[Collected data entries]
--- START ---

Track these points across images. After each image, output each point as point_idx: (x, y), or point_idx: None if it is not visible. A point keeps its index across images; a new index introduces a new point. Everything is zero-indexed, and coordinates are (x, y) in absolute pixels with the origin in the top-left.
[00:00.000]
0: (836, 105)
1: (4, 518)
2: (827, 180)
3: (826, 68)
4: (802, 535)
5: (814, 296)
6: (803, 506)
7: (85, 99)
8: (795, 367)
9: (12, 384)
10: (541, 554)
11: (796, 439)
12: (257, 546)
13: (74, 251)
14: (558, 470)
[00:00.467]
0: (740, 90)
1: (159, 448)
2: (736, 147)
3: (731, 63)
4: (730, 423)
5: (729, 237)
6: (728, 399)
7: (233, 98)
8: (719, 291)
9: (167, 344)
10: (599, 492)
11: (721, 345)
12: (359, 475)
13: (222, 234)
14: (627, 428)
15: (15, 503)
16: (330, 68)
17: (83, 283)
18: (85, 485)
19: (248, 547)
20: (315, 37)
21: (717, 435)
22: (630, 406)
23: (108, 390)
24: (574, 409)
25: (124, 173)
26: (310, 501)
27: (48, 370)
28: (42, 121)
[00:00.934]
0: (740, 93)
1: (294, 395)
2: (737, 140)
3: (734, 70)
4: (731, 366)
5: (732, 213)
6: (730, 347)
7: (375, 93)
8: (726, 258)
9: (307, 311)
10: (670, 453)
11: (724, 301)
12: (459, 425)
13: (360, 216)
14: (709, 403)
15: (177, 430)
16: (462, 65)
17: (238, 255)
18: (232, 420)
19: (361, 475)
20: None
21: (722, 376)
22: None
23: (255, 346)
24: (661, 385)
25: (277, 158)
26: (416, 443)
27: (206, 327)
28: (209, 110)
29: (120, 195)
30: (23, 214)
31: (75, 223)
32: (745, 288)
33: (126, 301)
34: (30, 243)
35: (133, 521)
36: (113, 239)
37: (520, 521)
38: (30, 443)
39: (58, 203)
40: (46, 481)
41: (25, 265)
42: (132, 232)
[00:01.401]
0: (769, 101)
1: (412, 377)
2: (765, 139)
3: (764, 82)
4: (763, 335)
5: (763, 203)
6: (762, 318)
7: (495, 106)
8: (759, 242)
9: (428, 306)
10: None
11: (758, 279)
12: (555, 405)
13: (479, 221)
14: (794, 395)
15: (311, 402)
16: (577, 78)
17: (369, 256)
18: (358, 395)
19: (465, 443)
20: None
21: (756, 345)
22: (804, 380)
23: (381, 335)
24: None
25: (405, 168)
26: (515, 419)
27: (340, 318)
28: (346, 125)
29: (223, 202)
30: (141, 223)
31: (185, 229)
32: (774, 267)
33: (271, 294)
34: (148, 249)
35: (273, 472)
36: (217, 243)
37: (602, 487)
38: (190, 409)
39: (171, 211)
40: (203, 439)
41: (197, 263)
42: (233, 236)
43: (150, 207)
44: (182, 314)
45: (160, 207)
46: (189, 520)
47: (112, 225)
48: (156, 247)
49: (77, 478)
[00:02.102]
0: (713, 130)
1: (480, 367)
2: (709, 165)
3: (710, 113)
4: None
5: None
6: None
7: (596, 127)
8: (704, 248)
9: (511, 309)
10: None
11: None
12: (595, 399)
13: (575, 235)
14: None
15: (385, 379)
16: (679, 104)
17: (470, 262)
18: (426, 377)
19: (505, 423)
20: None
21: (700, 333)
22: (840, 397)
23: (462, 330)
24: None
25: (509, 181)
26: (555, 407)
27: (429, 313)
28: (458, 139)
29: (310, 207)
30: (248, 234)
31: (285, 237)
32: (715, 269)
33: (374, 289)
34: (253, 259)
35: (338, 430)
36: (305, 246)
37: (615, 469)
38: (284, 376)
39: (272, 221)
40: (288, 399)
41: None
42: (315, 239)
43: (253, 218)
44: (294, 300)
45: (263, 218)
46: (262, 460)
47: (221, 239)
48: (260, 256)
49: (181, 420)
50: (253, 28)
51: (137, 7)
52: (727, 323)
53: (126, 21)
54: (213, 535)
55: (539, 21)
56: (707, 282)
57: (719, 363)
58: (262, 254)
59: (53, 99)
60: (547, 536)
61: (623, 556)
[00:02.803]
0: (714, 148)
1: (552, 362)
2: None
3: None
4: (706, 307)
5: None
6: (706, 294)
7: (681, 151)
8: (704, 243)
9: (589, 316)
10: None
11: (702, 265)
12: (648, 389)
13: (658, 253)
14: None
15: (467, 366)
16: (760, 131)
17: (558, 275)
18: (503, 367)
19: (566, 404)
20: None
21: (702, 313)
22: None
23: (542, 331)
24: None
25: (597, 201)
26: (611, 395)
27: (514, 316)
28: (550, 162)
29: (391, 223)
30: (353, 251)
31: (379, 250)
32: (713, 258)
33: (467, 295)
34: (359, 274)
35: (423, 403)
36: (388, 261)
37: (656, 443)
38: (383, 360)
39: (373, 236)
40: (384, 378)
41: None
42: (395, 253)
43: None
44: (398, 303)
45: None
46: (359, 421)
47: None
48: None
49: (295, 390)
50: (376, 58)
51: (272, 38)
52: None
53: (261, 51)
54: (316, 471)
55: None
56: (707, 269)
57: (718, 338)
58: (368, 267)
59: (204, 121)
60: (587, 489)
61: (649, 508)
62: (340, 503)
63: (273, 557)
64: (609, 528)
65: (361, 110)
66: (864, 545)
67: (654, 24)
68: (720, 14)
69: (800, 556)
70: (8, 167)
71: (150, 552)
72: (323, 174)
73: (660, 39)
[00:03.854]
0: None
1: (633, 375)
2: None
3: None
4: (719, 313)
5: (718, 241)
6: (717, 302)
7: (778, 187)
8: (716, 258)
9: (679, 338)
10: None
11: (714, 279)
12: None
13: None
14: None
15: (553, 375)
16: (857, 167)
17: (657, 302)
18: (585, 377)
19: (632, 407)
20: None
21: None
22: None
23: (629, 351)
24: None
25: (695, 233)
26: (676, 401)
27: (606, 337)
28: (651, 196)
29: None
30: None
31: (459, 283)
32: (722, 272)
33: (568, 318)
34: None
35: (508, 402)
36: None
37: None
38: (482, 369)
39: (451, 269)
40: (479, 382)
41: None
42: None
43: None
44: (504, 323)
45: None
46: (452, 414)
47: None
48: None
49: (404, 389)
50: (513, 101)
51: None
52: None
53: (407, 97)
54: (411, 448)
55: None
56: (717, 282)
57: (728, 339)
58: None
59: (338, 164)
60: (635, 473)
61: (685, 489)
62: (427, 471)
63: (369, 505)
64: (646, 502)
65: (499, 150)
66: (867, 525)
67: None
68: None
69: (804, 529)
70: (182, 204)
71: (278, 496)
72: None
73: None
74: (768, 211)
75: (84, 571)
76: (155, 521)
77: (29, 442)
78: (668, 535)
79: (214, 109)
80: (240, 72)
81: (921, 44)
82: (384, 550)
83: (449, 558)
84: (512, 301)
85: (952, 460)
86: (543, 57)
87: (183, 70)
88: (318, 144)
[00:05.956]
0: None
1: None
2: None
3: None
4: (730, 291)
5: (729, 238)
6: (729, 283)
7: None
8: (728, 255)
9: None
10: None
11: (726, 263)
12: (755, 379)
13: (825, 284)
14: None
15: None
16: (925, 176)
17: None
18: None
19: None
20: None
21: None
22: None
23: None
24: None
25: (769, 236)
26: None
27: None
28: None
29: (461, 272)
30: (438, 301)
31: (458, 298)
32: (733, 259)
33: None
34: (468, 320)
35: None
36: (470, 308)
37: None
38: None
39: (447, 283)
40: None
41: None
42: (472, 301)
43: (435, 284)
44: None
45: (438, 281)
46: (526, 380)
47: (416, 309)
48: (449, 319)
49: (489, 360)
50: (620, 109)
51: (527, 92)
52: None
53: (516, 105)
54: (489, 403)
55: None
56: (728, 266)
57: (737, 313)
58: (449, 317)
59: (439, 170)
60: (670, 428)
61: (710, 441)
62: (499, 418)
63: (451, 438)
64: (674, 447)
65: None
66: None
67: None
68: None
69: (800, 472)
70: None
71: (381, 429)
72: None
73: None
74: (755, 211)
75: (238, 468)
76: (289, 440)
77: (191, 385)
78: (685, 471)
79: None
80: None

--- END ---

What you return must match, line for line, the data from the line containing "83: (449, 558)" to its end, both ends included.

(Exercise result)
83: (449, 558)
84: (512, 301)
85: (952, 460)
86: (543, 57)
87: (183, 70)
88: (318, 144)
[00:05.956]
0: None
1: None
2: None
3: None
4: (730, 291)
5: (729, 238)
6: (729, 283)
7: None
8: (728, 255)
9: None
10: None
11: (726, 263)
12: (755, 379)
13: (825, 284)
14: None
15: None
16: (925, 176)
17: None
18: None
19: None
20: None
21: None
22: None
23: None
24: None
25: (769, 236)
26: None
27: None
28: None
29: (461, 272)
30: (438, 301)
31: (458, 298)
32: (733, 259)
33: None
34: (468, 320)
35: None
36: (470, 308)
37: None
38: None
39: (447, 283)
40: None
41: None
42: (472, 301)
43: (435, 284)
44: None
45: (438, 281)
46: (526, 380)
47: (416, 309)
48: (449, 319)
49: (489, 360)
50: (620, 109)
51: (527, 92)
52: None
53: (516, 105)
54: (489, 403)
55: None
56: (728, 266)
57: (737, 313)
58: (449, 317)
59: (439, 170)
60: (670, 428)
61: (710, 441)
62: (499, 418)
63: (451, 438)
64: (674, 447)
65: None
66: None
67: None
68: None
69: (800, 472)
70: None
71: (381, 429)
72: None
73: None
74: (755, 211)
75: (238, 468)
76: (289, 440)
77: (191, 385)
78: (685, 471)
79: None
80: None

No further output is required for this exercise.